Admitting that discrimination existed in the country, he said the police force is “parochial and communally surcharged” across the country and there is an urgent need to take corrective action in this regard. He suggested that members from minority communities should be recruited in the police force.
In the book, Shah also touched upon his stint as the vice chancellor of the Aligarh Muslim University claiming that he made it the top-ranking institution of the country who served the AMU from 2014 to 2017.
He recalled his issues with former HRD Minister Smriti Irani. When Irani assumed office, he went to meet her with his wife, briefed her about the research at AMU and “requested her to leave AMU’s minority status alone because Muslims of India were emotionally sensitive on this issue. I also told her that this would help the government in winning the trust and faith of the Muslim community.”
The suggestions, he writes, were “misconstrued” by Irani “as an attempt, on my part, to project myself as a leader of the community” and the meeting “convinced” him “that she was inimical not only to me but also to the university I headed”.
Irani, Shah alleged, tried to engineer protests against him in the university. A group of students “cautioned” him “that the Minister was terribly annoyed” and “had asked them to start an agitation (Muhim) against me”.
The minister also humiliated him at a meeting. When he reached, Irani asked him who he was and who had invited him, he said and added that when he said that the Kerala Chief Minister Oommen Chandy had asked him to come as part of his delegation, Irani shot back, “Who pays your salary? The central government or the government of Kerala?”
Shah also lamented that a section of media has just focused only part of Gujarat riots from his memoir. The book speaks about his time in the Northeast quelling the insurgency and the 1971 war with Pakistan but these did not get attention.

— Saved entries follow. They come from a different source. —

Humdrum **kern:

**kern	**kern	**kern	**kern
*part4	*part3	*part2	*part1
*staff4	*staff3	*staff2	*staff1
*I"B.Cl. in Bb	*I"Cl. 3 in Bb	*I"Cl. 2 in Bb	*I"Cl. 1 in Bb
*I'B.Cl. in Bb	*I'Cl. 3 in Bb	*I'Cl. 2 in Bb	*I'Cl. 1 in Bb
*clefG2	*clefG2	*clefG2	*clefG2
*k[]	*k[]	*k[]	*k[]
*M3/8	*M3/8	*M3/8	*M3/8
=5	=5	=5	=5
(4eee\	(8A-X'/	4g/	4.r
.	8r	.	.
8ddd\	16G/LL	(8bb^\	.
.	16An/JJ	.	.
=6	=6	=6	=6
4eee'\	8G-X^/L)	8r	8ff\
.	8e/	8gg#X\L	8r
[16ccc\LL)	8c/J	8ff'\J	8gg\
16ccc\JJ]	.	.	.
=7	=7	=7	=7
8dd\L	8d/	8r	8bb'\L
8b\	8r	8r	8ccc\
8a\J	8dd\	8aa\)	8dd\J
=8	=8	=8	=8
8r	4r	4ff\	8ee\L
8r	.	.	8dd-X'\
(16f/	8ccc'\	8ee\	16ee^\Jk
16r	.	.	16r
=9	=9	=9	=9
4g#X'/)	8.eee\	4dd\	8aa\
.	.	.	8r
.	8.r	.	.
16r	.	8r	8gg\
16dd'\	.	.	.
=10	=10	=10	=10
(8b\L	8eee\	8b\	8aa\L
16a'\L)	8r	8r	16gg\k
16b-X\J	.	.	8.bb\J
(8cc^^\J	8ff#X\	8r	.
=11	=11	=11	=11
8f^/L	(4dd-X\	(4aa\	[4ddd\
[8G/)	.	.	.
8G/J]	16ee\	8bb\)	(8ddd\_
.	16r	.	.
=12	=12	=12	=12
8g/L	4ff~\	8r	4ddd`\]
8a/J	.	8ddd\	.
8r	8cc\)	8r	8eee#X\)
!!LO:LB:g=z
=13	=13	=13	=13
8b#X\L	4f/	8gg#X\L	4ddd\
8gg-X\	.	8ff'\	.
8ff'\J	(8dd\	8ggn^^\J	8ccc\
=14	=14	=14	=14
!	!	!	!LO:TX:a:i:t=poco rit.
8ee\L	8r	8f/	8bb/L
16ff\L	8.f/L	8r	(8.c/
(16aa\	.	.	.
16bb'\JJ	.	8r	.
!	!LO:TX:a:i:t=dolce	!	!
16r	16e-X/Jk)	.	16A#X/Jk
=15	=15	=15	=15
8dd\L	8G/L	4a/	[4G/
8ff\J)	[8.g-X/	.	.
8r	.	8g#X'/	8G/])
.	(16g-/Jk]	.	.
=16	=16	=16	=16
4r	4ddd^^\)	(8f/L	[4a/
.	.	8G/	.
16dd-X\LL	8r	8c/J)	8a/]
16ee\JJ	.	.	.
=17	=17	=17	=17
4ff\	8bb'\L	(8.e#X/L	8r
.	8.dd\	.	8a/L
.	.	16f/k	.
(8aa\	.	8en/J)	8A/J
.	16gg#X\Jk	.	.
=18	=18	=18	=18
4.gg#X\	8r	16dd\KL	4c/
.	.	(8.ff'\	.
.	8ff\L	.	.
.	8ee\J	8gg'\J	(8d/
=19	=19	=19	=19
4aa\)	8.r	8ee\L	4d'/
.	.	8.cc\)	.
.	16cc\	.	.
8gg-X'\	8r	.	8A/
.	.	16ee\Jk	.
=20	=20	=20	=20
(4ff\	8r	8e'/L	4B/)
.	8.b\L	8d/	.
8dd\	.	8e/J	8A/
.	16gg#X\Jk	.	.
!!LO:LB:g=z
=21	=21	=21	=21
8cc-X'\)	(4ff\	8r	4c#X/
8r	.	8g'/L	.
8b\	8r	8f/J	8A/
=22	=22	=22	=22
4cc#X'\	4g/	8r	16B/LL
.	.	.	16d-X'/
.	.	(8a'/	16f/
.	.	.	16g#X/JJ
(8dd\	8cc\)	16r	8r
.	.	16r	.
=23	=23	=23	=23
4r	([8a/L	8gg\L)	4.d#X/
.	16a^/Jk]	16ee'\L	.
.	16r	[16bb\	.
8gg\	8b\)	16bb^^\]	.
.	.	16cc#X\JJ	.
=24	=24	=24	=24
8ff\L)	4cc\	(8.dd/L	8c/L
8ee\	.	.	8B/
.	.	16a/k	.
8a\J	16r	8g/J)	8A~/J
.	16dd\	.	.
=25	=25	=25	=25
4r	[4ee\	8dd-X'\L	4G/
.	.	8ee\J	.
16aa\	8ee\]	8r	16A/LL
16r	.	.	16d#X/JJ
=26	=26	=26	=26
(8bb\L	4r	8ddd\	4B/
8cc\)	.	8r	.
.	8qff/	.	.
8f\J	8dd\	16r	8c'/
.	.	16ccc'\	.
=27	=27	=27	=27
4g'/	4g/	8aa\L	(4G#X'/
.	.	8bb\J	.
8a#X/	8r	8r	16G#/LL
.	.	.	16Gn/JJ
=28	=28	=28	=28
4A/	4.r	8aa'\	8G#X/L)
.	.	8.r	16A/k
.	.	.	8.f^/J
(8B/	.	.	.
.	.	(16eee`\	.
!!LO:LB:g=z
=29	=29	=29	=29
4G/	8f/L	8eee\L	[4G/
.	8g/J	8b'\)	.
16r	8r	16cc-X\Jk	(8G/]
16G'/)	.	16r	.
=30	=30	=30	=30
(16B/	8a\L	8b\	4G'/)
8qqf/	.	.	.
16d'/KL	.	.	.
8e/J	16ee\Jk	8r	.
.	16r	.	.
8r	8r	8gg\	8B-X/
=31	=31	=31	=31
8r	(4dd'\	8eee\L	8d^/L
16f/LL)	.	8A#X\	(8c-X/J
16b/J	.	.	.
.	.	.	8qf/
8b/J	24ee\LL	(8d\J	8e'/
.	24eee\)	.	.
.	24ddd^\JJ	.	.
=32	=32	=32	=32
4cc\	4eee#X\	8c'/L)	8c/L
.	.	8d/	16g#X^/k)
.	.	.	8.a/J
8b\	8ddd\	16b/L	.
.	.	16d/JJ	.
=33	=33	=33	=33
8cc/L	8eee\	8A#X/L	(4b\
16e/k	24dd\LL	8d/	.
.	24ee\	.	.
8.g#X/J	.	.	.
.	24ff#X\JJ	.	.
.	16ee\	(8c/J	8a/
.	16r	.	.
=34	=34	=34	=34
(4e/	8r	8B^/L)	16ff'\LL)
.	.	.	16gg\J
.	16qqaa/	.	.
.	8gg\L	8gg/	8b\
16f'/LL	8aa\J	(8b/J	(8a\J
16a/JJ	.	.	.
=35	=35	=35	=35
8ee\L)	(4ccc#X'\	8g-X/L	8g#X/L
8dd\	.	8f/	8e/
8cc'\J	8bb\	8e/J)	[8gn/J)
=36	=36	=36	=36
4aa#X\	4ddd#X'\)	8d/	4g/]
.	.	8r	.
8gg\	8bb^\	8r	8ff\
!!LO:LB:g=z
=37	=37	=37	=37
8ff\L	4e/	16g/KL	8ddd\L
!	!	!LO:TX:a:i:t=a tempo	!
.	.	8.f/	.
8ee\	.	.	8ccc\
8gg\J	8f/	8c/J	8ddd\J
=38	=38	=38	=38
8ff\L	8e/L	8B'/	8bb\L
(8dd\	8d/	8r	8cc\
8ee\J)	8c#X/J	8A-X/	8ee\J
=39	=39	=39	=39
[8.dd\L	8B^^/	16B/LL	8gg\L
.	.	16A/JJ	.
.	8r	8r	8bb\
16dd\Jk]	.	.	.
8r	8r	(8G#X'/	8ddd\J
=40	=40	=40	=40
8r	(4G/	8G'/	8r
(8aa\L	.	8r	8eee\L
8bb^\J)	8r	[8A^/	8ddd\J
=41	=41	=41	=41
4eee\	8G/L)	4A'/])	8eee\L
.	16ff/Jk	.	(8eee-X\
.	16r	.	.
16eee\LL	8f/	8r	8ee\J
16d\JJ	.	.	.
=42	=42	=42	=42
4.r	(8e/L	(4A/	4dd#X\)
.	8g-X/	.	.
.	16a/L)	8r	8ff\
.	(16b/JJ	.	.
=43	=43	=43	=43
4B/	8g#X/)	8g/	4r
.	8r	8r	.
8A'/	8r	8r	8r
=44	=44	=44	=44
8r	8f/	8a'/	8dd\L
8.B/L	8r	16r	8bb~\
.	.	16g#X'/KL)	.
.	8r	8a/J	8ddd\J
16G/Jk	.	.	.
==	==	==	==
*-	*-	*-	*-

He said insurgency cannot be wiped out by only military means as if we kill one insurgent; it takes three generations to forget this. He also said the film “Border” falsely portrayed the Longewala battle as many Muslim army officers were in the forefront of this battle.
On the occasion, his colleague Lt Gen H S, Panag has sounded alarm that attempts have been made to politicize the army. Referring the incident of tying a Kashmiri youth to the army vehicle by an army officer and awarding him for his “heroic” feat, he said it is a most condemnable incident and cannot be condoned.
The launch was also attended by General Shah’s brother and actor Naseeruddin Shah. Media persons Vinod Dua, Satish Jacob, Seema Mustafa, former Indian envoy to Saudi Arabia Talmiz Ahmad, Jamia Hamdard Vice Chancellor Syed Ehtesham Hasnain were also present at the function. Gen Shah’s daughter Saira Shah Halim played host.